Speaking at a keynote presentation at the Develop Conference this morning, Schafer didn't reveal many details about the new game projects. He did, however, mention who was heading up each one. They are:
- Lee Petty, art director on Brütal Legend, is leading a game Schafer described as "sort of retro but also really new."
- Nathan Martz, lead programmer on Brütal Legend, is working on a game that's "quite cutting edge."
- Brad Muir, who designed a lot of the combat and multiplayer on Brütal Legend, is working on a game that "focuses on gameplay mechanics."
- Tasha Harris, lead animator on Brütal Legend (and former senior animator at Pixar) is heading up a fourth game.
Schafer said the transition to multiple smaller projects happened in the wake of the unexpected cancellation of a planned Brütal Legend sequel. "Apparently when they said it was a done deal, they meant there was no deal, and we're done," he said.
Luckily, Double Fine was sitting on a set of eight high-quality, miniature game demos it had created as part of an "Amnesia Fortnight Project," a two-week experimental development challenge that Schafer described as "sort of an internal Independent Games Festival." Schafer took the best four of these demos on a tour of various publishers, and said he was quite surprised when they all found publishing deals.
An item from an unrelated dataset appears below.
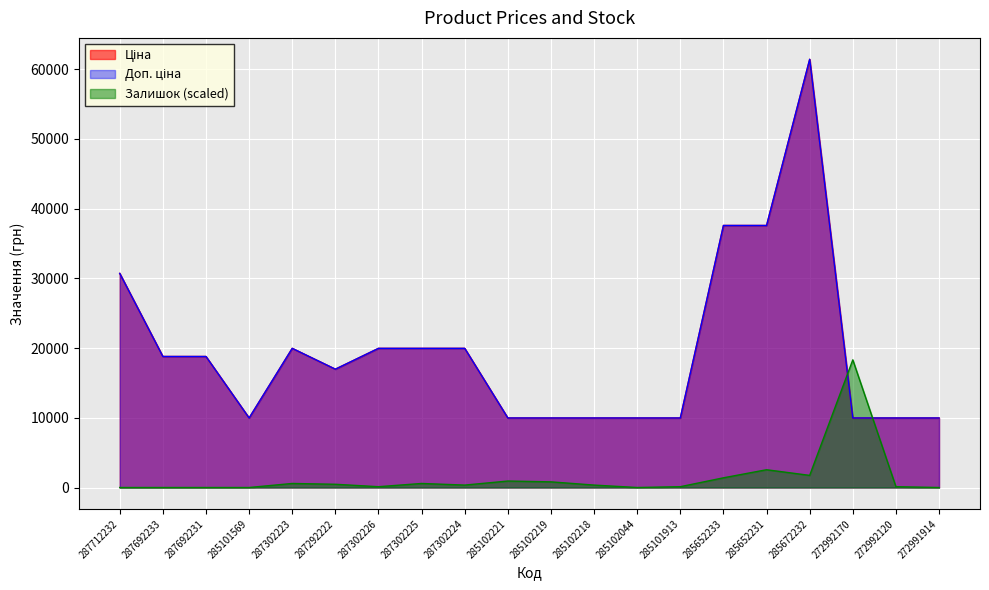

Reading right to left, list all the values displayed in this chart.

Ціна: 9975.0	9975.0	9975.0	61434.3	37593.6	37593.6	9975.0	9975.0	9975.0	9975.0	9975.0	19964.2	19964.2	19964.2	16976.3	19964.2	9975.0	18796.8	18796.8	30717.1
Доп. ціна: 9975.0	9975.0	9975.0	61434.3	37593.6	37593.6	9975.0	9975.0	9975.0	9975.0	9975.0	19964.2	19964.2	19964.2	16976.3	19964.2	9975.0	18796.8	18796.8	30717.1
Залишок: 0.0	115.9	18314.4	1738.7	2550.1	1391.0	115.9	0.0	347.7	811.4	927.3	347.7	579.6	115.9	463.7	579.6	0.0	0.0	0.0	0.0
Moving to multiple projects with smaller budgets has been quite freeing, he explained, because the publisher demands fewer compromises when there is less money at stake. It also provides a chance to branch out and not risk the entire company on a single, massive idea. "When you only make one game at once, everything about that game defines you ... you are the company that makes that game," Schafer said. Spreading out the development also means employees can gravitate to the projects they enjoy, whereas the Brütal Legend development process involved immersion in four and a half years of heavy metal, even for employees who don't like the stuff. "They were fired," Schafer joked.
Schafer took the best four of these demos on a tour of various publishers, and said he was quite surprised when they all found publishing deals.
Divvying out more responsibility to project leaders also means the Grim Fandango designer himself is "no longer a bottleneck" on development. That said, he mentioned that many of his team leaders still consult him when it comes time to add the writing and dialogue to their projects. That's certainly good news for fans of Tim Schafer's unique sense of humor.